Out With The Old and In With The ReNewables
This week the news has been dominated by coverage of COP26, a summit taking place in Glasgow. COP26, or to give its full title Conference of the Parties, is where world leaders are meeting to discuss ways to handle environmental factors estimated to be the root cause of climate change.
There is worldwide consensus amongst leaders that changes are necessary, but less agreement about the how and when. One area where change is already happening, and visible, is the transition to renewables – wind, solar, hydro and wave technologies have all improved.
For investors this shift away from fossil fuels brings many questions to the table; two being, what will happen to energy businesses in the future, and what impact will this have on fossil fuel prices?
This year we have already witnessed volatile and sharp rises in energy prices. For example, Natural Gas in the UK is 300% more expensive than at the start of the year. Both Brent and West Texas Intermediate (WTI) Crude oil are both up over 60% year to date. Petrol at the pumps has risen even more, by a staggering 70% in the US! This is a sizeable tax on consumers and a potential drag on economic activity.
In the UK we are also facing up to some very large increases in our home energy heating costs.
Chart 1: Fossil Fuel Price Increases Year-to-Date
Source: Bloomberg, November 2021
Logic would suggest that a switch to renewables, and the role of governments pushing consumers to make different energy choices such as switching to electric cars, will ultimately drive down demand for fossil fuels like, oil, gas and coal. This should in turn push down prices. However, energy businesses are currently experiencing some very large windfalls from the recent big price increases.
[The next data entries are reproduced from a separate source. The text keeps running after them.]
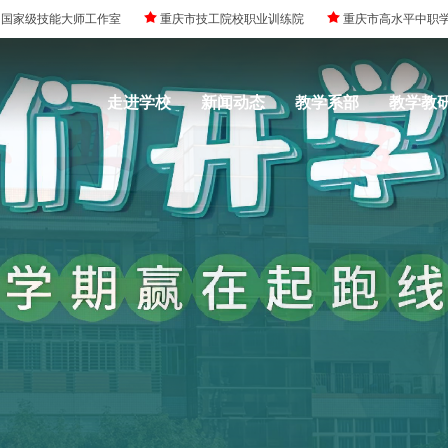
国家级技能大师工作室
重庆市技工院校职业训练院
重庆市高水平中职
走进学校
新闻动态
教学系部
教学教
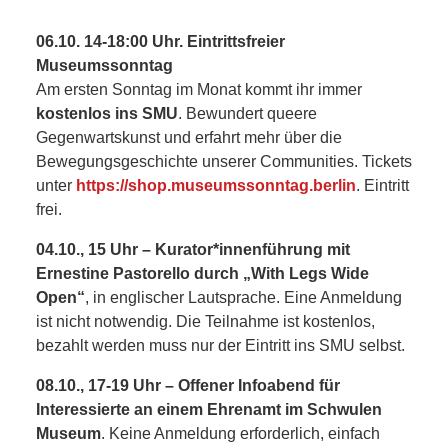
SCHULE
06.10. 14-18:00 Uhr. Eintrittsfreier
KUNST
Museumssonntag
Am ersten Sonntag im Monat kommt ihr immer
UND
kostenlos ins SMU
. Bewundert queere
Gegenwartskunst und erfahrt mehr über die
KULTUR
Bewegungsgeschichte unserer Communities. Tickets
unter
https://shop.museumssonntag.berlin
. Eintritt
IN
frei.
04.10., 15 Uhr – Kurator*innenführung mit
EIGENER
Ernestine Pastorello durch „With Legs Wide
Open“
, in englischer Lautsprache. Eine Anmeldung
SACHE
ist nicht notwendig. Die Teilnahme ist kostenlos,
bezahlt werden muss nur der Eintritt ins SMU selbst.
MITEINANDER
08.10., 17-19 Uhr – Offener Infoabend für
ÖFFENTLICHER
Interessierte an einem Ehrenamt im Schwulen
Museum
. Keine Anmeldung erforderlich, einfach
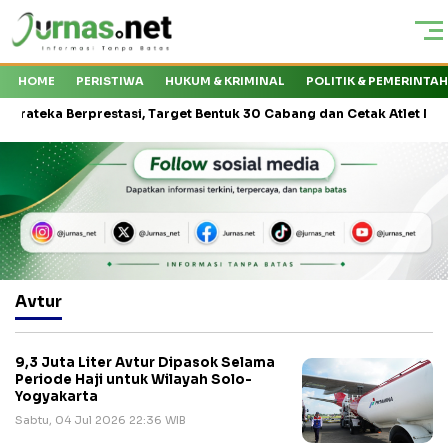
HOME
PERISTIWA
HUKUM & KRIMINAL
POLITIK & PEMERINTA
ka Berprestasi, Target Bentuk 30 Cabang dan Cetak Atlet Nasional
Avtur
9,3 Juta Liter Avtur Dipasok Selama
Periode Haji untuk Wilayah Solo-
Yogyakarta
Sabtu, 04 Jul 2026 22:36 WIB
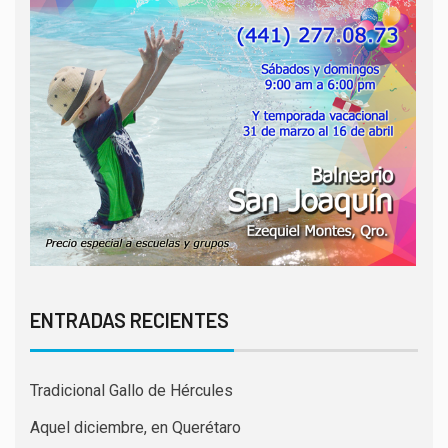
ENTRADAS RECIENTES
Tradicional Gallo de Hércules
Aquel diciembre, en Querétaro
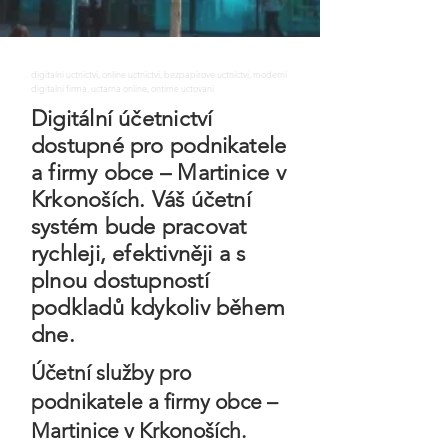
digitalni uctnictvi, online uctnictvi, bezpapirove uctnictvi, moderni
digitalni firma, uctarna online, ontime uctovani
Digitální účetnictví
dostupné pro podnikatele
a firmy obce – Martinice v
Krkonoších. Váš účetní
systém bude pracovat
rychleji, efektivněji a s
plnou dostupností
podkladů kdykoliv během
dne.
Účetní služby pro
podnikatele a firmy obce –
Martinice v Krkonoších.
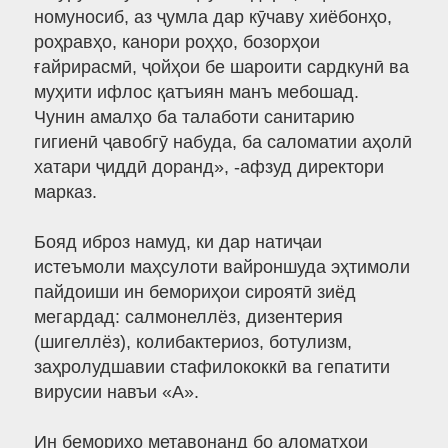
номуносиб, аз ҷумла дар кӯчаву хиёбонҳо,
роҳравҳо, канори роҳҳо, бозорҳои
ғайрирасмӣ, ҷойҳои бе шароити сардкунӣ ва
муҳити ифлос қатъиян манъ мебошад.
Чунин амалҳо ба талаботи санитарию
гигиенӣ ҷавобгӯ набуда, ба саломатии аҳолӣ
хатари ҷиддӣ доранд», -афзуд директори
марказ.
Бояд иброз намуд, ки дар натиҷаи
истеъмоли маҳсулоти вайроншуда эҳтимоли
пайдоиши ин бемориҳои сироятӣ зиёд
мегардад: салмонеллёз, дизентерия
(шигеллёз), колибактериоз, ботулизм,
заҳролудшавии стафилококкӣ ва гепатити
вирусии навъи «А».
Ин бемориҳо метавонанд бо аломатҳои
For example, US oil giants Chevron and ExxonMobil have reported sizeable gains in Q3 profits, the latter posting a profit of $6.8bn for the quarter compared with a loss of $680m for the same period in 2020. This has allowed them to increase dividends for investors, helping compensate investors for dividend income lost during the pandemic.
ExxonMobil also promised to buy back up to $10bn in shares, starting next year. While the longevity of big oil companies in the market is debatable, rewarding shareholders after a difficult 2020 shows these businesses are more inclined to return capital to shareholders than invest more into parts of their business that have a poor outlook in a carbon constrained world. Ironically, what this means is investors may be lured back to big oil because lack of investment in drilling activity will help keep supply in check for longer; and potentially keep prices higher for longer.
As mentioned at the outset bringing leaders together for discussions at events such as COP26 play a vital role in policy, in both developed and emerging markets. As regard the latter, sceptics are quick to criticise large developing countries such as China and India for their high CO2 output. However, these regions are global manufacturing hubs and consequently have high energy demands. It is impossible to expect the same timescale for these countries to move to renewables as say a country like the UK who in turn outsource most of their manufacturing to these countries.
In Scotland for example, which now has a very small manufacturing base, 97.4% of its 2020 electricity demand was met from renewable sources. This is a good indicator that we as a nation are getting extremely close to no longer being dependent on fossil fuels for our base electricity needs: Meeting peak demand surges is another matter and replacing ageing nuclear power stations is yet to be solved.
The opportunities that lie ahead for all countries, if dependency on fossil fuels is minimised, remains very substantial. A study from the UK government has shown that over the past 10 years investments in renewable energy have outperformed fossil fuels by a staggering 367%. The government also announced they will be investing £25million in an infrastructure investment company focussed on renewable energy projects in Asia. A small sum, but it is representative of an overall agenda to expand into other territories and gives a flavour of what investors will be thinking about in the coming years as the energy markets evolve.
COP26 will build on what is already happening – a tremendous shift away from fossil fuels to renewable sources of energy. We are now seeing first-hand the potential renewables have here in the UK and the contribution made to our supply of energy.
Energy prices this year have been hugely volatile and big oil companies are reporting record profits, rewarding their shareholders through dividends and share buybacks rather than investing to expand reserves.
At a global level we are still a long way from eliminating the demand for fossil fuels, however the prospects from implementing renewables brings new and potentially rewarding opportunities for investors.